May 16, 2010
Oh dear. This is sad. There’s a very sorry-looking figure standing with his back to the wall, arm pathetically half-raised, wearing an expression half way between sheepish and desperate pleading. “Pick me! Pick me!” his doe eyes beg.
But it is not to be. The hearty captains Cameron and Clegg have picked all the players they wanted in their teams and already turned away to start the game. And poor Oliver Letwin – or Wetwin as they all call him behind his back because he’s such a drip and he plays like a girl, and is such a surrender-monkey wuss that when a burglar broke into his parents’ house he made him a hot chocolate and gave him the code to the safe because he felt sorry for him – has been forgotten. (Minister of State = not in Cabinet.)

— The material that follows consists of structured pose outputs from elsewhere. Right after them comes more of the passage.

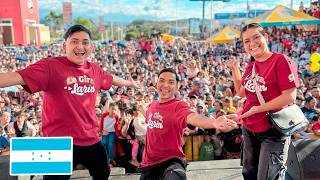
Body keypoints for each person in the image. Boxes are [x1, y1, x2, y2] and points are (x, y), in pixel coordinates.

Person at [0, 25, 139, 180]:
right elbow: (16, 76)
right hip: (59, 142)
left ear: (91, 47)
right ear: (65, 45)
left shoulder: (95, 70)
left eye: (85, 42)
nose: (80, 46)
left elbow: (112, 79)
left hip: (91, 140)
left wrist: (129, 83)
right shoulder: (50, 67)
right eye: (75, 41)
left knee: (103, 173)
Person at [228, 23, 299, 180]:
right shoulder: (251, 66)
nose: (252, 44)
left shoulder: (281, 61)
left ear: (266, 37)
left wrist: (258, 109)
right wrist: (235, 70)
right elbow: (241, 93)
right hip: (249, 128)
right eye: (246, 41)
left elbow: (289, 96)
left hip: (273, 130)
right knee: (249, 173)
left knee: (268, 176)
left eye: (256, 37)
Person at [139, 68, 238, 180]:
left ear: (177, 86)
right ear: (156, 83)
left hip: (171, 162)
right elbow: (150, 122)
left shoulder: (178, 106)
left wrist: (214, 122)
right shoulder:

Oh the tragedy. Oh the ingratitude. For even as recently as last week, Cameron pretended that he liked Wetwin and that he had a really important part to play in the coming glorious victory. After all, it was Wetwin who took charge of Team Cameron’s new Tactics Book – aka the Conservative Manifesto – with its brilliant new plan to win over the entire nation with such inspirational schemes as The Big Society. Unfortunately, since the result, some of the more traditional members of Cameron’s Team have been making the point that Wetwin’s tactics were rubbish because they didn’t win the Championship at all, but forced them instead into an uneasy alliance with Crapsville Arthritic whose terrible pitch, stagnant changing rooms and grisly, bizarro, cheating, untrustworthy players they are now forced to share under a compulsory four-year arrangement.
Gosh, it’s like the death of Little Nell. You’d need a heart of stone not to laugh.